Improved k-shell algorithm (IKS)
The
improved \(k\)-shell
(IKS) algorithm identifies influential spreaders by combining \(k\)-shell centrality with node information entropy [2]. The entropy of node \(i\) is defined as
\begin{equation*}
e(i) = - \sum_{j \in \mathcal{N}(i)} \frac{d_j}{2L} \ln \left( \frac{d_j}{2L} \right),
\end{equation*}
where \(d_j\) is the degree of neighbor node \(j\), \(\mathcal{N}(i)\) is the set of neighbors of node \(i\), and \(L\) is the total number of links in the network. Node information entropy quantifies the propagation potential of a node: higher entropy indicates that the node can more effectively influence its neighbors.

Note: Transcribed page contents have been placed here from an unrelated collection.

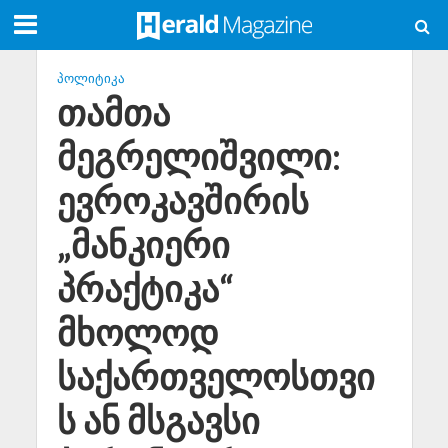
ᲞᲝᲚᲘᲢᲘᲙᲐ
თამთა
მეგრელიშვილი:
ევროკავშირის
„მანკიერი
პრაქტიკა“
მხოლოდ
საქართველოსთვი
ს ან მსგავსი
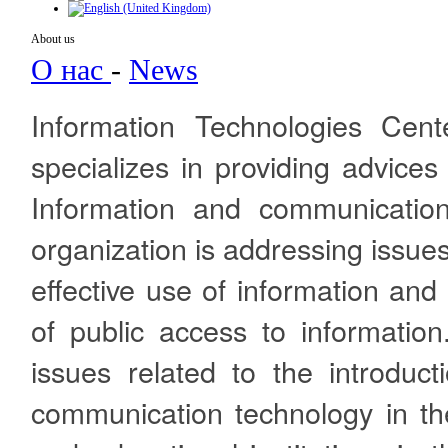
About us
О нас
-
News
Information Technologies Cent
specializes in providing advices
Information and communication 
organization is addressing issues
effective use of information an
of public access to information
issues related to the introduc
communication technology in the i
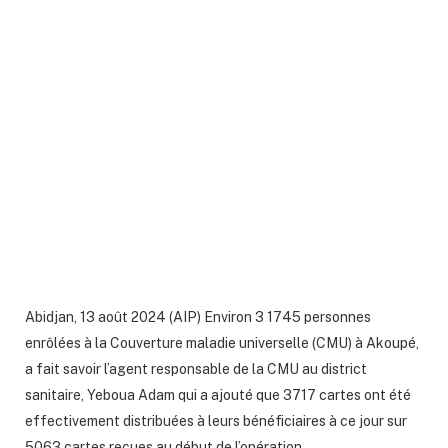
Abidjan, 13 août 2024 (AIP) Environ 3 1745 personnes
enrôlées à la Couverture maladie universelle (CMU) à Akoupé,
a fait savoir l’agent responsable de la CMU au district
sanitaire, Yeboua Adam qui a ajouté que 3717 cartes ont été
effectivement distribuées à leurs bénéficiaires à ce jour sur
5063 cartes reçues au début de l’opération.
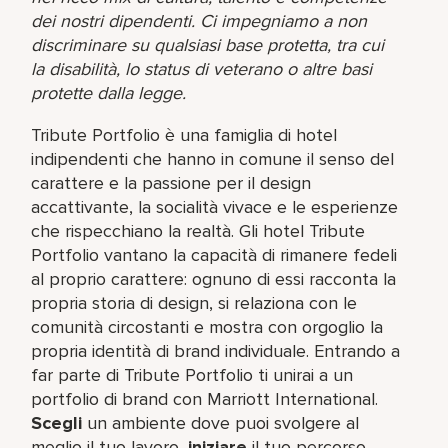
dei nostri dipendenti. Ci impegniamo a non
discriminare su qualsiasi base protetta, tra cui
la disabilità, lo status di veterano o altre basi
protette dalla legge.
Tribute Portfolio è una famiglia di hotel
indipendenti che hanno in comune il senso del
carattere e la passione per il design
accattivante, la socialità vivace e le esperienze
che rispecchiano la realtà. Gli hotel Tribute
Portfolio vantano la capacità di rimanere fedeli
al proprio carattere: ognuno di essi racconta la
propria storia di design, si relaziona con le
comunità circostanti e mostra con orgoglio la
propria identità di brand individuale. Entrando a
far parte di Tribute Portfolio ti unirai a un
portfolio di brand con Marriott International.
Scegli
un ambiente dove puoi svolgere al
meglio il tuo lavoro,​
iniziare
il tuo percorso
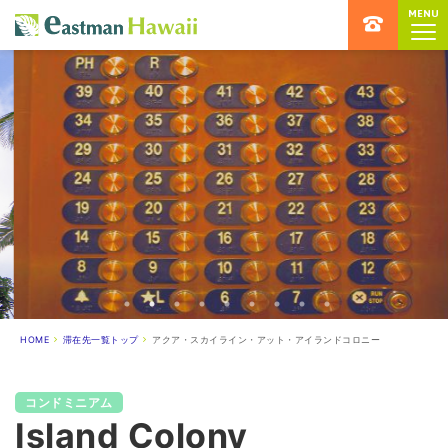
MENU
ハワイ留学専門店 イーストマンハ
HOME
滞在先一覧トップ
アクア・スカイライン・アット・アイランドコロニー
コンドミニアム
Island Colony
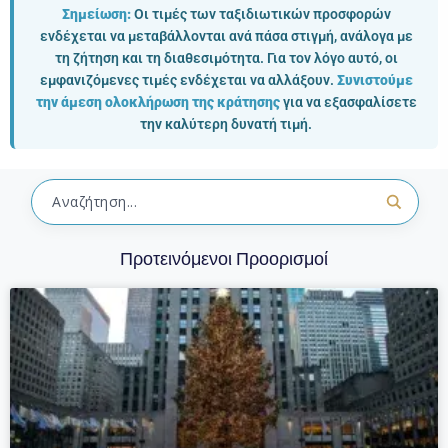
Σημείωση:
Οι τιμές των ταξιδιωτικών προσφορών
ενδέχεται να μεταβάλλονται ανά πάσα στιγμή, ανάλογα με
τη ζήτηση και τη διαθεσιμότητα. Για τον λόγο αυτό, οι
εμφανιζόμενες τιμές ενδέχεται να αλλάξουν.
Συνιστούμε
την άμεση ολοκλήρωση της κράτησης
για να εξασφαλίσετε
την καλύτερη δυνατή τιμή.
Προτεινόμενοι Προορισμοί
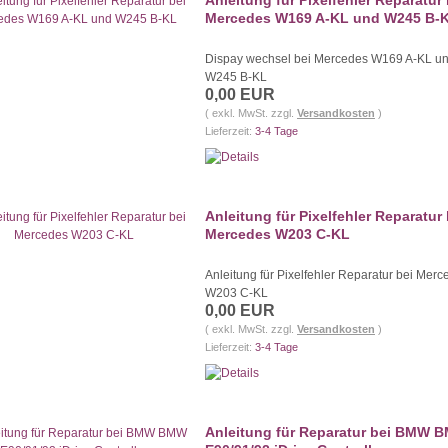
Anleitung für Pixelfehler Reparatur 
Mercedes W169 A-KL und W245 B-
Dispay wechsel bei Mercedes W169 A-KL u
W245 B-KL
0,00 EUR
( exkl. MwSt. zzgl.
Versandkosten
)
Lieferzeit:
3-4 Tage
Anleitung für Pixelfehler Reparatur 
Mercedes W203 C-KL
Anleitung für Pixelfehler Reparatur bei Merc
W203 C-KL
0,00 EUR
( exkl. MwSt. zzgl.
Versandkosten
)
Lieferzeit:
3-4 Tage
Anleitung für Reparatur bei BMW 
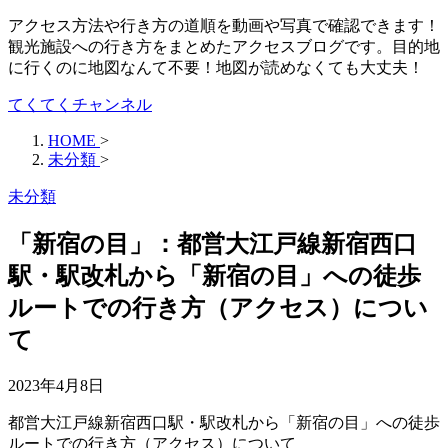
アクセス方法や行き方の道順を動画や写真で確認できます！
観光施設への行き方をまとめたアクセスブログです。目的地
に行くのに地図なんて不要！地図が読めなくても大丈夫！
てくてくチャンネル
HOME
>
未分類
>
未分類
「新宿の目」：都営大江戸線新宿西口
駅・駅改札から「新宿の目」への徒歩
ルートでの行き方（アクセス）につい
て
2023年4月8日
都営大江戸線新宿西口駅・駅改札から「新宿の目」への徒歩
ルートでの行き方（アクセス）について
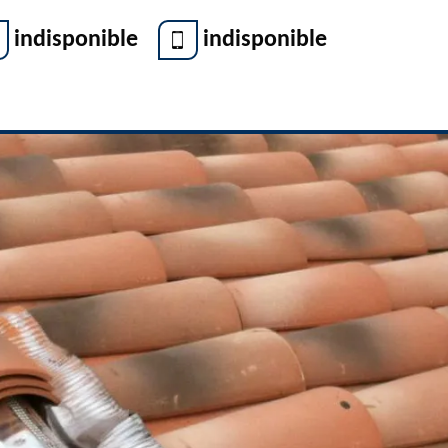
indisponible
indisponible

In the improved \(k\)-shell (IKS) method, nodes are selected iteratively based on their \(k\)-shell index and information entropy.
In each iteration, the process starts from the highest \(k\)-shell, which represents the most central core, and then moves toward lower shells.
From each shell, one node with the highest information entropy is selected.
After one node has been chosen from every shell, a new iteration begins, starting again from the highest \(k\)-shell and moving inward.
This procedure continues until all nodes are selected, ensuring that nodes chosen early are both structurally central and information-rich.